I have a 5 gallon batch that has cleared nicely. I used 2 parts lemon juice and one part lime. It's been degassed, added sorbet and kmeta and has been sitting for about 2 weeks. What are some thoughts of adding some frozen Welch's Strawberry Breeze? Can I do this at this time and if so do I need to add anymore sorbet. I don't want to ruin it. All my other batches I just backsweetened with sugar.


----------



## robie (Sep 6, 2011)

Gumjump said:


> I have a 5 gallon batch that has cleared nicely. I used 2 parts lemon juice and one part lime. It's been degassed, added sorbet and kmeta and has been sitting for about 2 weeks. What are some thoughts of adding some frozen Welch's Strawberry Breeze? Can I do this at this time and if so do I need to add anymore sorbet. I don't want to ruin it. All my other batches I just backsweetened with sugar.



You are talking about making your own F pack, which is pretty common and easy to do. This will sweeten and also flavor your wine.

If you add it, the wine will have to clear again, but you shouldn't have to add any more sorbate.

There are numerous posts about making an F pack. Look in the instructional and beginner sections of this forum for the posts on the subject.


----------



## Gumjump (Sep 6, 2011)

Thanks Robie. I did a search and I think I'm going to use half of the sugar and 3 cans of the Welch's. I'll keep you posted on how it turns out.


----------



## Gumjump (Sep 16, 2011)

I added the sugar and 3 cans of Welch's Strawberry Breeze on 9/6 and my beautifull clear wine is now cloudy. Can anyone give me a rough time before it starts to clear some. I had already added Sorbet previous to adding Welch's. Am I looking at weeks or months? And do I have to add more Sparkloid or should it clear on it's own.
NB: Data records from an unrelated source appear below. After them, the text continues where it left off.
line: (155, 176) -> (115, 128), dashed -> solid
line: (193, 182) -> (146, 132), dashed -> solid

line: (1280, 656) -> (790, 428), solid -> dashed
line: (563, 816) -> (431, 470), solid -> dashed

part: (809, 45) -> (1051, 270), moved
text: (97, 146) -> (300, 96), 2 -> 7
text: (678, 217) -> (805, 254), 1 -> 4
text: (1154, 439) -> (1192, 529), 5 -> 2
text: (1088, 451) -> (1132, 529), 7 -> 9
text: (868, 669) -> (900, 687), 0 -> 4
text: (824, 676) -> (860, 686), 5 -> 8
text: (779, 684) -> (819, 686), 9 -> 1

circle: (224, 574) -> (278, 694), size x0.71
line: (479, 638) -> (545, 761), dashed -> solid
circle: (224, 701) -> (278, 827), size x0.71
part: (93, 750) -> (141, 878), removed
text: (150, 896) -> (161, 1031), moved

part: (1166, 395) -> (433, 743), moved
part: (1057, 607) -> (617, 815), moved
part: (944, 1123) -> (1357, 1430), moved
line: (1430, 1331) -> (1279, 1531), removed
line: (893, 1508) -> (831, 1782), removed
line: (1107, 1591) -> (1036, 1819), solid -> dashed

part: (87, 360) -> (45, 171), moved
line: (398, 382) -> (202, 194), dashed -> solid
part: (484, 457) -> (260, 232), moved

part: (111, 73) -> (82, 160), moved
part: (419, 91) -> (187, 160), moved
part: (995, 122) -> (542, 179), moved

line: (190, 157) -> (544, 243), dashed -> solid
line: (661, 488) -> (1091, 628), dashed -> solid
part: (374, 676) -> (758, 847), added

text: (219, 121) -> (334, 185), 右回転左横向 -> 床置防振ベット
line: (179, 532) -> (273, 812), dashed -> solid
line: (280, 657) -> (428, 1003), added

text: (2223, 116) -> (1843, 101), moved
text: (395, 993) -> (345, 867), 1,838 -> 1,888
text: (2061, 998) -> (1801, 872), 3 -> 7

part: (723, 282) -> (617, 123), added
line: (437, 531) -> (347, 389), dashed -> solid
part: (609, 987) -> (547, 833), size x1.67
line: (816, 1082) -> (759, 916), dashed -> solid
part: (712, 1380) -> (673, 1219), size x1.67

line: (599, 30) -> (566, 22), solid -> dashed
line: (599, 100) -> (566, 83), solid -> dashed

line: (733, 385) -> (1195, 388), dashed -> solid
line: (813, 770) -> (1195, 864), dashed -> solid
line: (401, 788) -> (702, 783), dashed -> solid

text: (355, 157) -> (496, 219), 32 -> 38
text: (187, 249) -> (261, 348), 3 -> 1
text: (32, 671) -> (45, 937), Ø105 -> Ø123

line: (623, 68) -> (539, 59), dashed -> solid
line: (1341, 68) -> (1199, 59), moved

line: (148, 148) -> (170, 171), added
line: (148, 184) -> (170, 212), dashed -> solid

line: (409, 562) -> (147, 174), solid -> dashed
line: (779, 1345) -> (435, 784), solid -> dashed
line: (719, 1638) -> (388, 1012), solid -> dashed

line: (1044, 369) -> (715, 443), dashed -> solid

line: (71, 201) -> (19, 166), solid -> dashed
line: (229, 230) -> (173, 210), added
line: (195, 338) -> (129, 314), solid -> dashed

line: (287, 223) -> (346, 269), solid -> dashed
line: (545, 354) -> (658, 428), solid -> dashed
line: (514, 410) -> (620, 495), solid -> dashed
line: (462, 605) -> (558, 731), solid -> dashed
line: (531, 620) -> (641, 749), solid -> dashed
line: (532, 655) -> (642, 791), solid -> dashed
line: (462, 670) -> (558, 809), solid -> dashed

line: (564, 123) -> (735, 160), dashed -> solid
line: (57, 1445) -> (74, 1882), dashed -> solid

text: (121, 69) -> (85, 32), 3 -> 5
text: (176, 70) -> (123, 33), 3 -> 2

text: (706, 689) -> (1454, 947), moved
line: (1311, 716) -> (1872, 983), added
Worst scenerio is I will bottle it a little cloudy.


----------



## Julie (Sep 16, 2011)

Gumjump said:


> I added the sugar and 3 cans of Welch's Strawberry Breeze on 9/6 and my beautifull clear wine is now cloudy. Can anyone give me a rough time before it starts to clear some. I had already added Sorbet previous to adding Welch's. Am I looking at weeks or months? And do I have to add more Sparkloid or should it clear on it's own. Worst scenerio is I will bottle it a little cloudy.



It should be just a few weeks, you should see it start to clear at the neck in a few days but if you are concern and don't want to wait go ahead and the sparkloid.


----------



## Wade E (Sep 16, 2011)

Its why lots of us sweeten when fermentation is done and before clearing. Yep a few weeks and it will probably clear on its own but if you dont see progress then smack it down with SuperKleer KC.


----------



## Gumjump (Sep 17, 2011)

Thanks for the input. It has 2 weeks to do it's thing on it's own. I'll let you know how I make out.


----------



## Gumjump (Oct 8, 2011)

It cleared nicely and I bottled on 10/3/11. I must say it had a wonderfull tast to it. I haven't tried it yet. I only had the leftover from the bottling. I just started another batch today and will use a Burgandy slurry. I am going to use 2 bottles of Real Lemon and 2 cans of Strawberry Breeze frozen concentrate. I'm beginning to feel a little more at ease with the whole wine making. Thanks again for all your help.


----------



## barryjo (Oct 10, 2011)

*SP additives*

To gumjump: Next time you might try adding a can of Welchs Cranberry Blend to 3 gal of SP. I did this and took it to a fair for entry in open wine competition. It won a blue ribbon! Tasted and looked great.
barryjo


----------



## Gumjump (Oct 11, 2011)

Barryjo that sounds like a wonderfull idea. I think I just might do that with this new batch I just started. I used a slurry from a Lambrusco wine. I think they would be a good match.


----------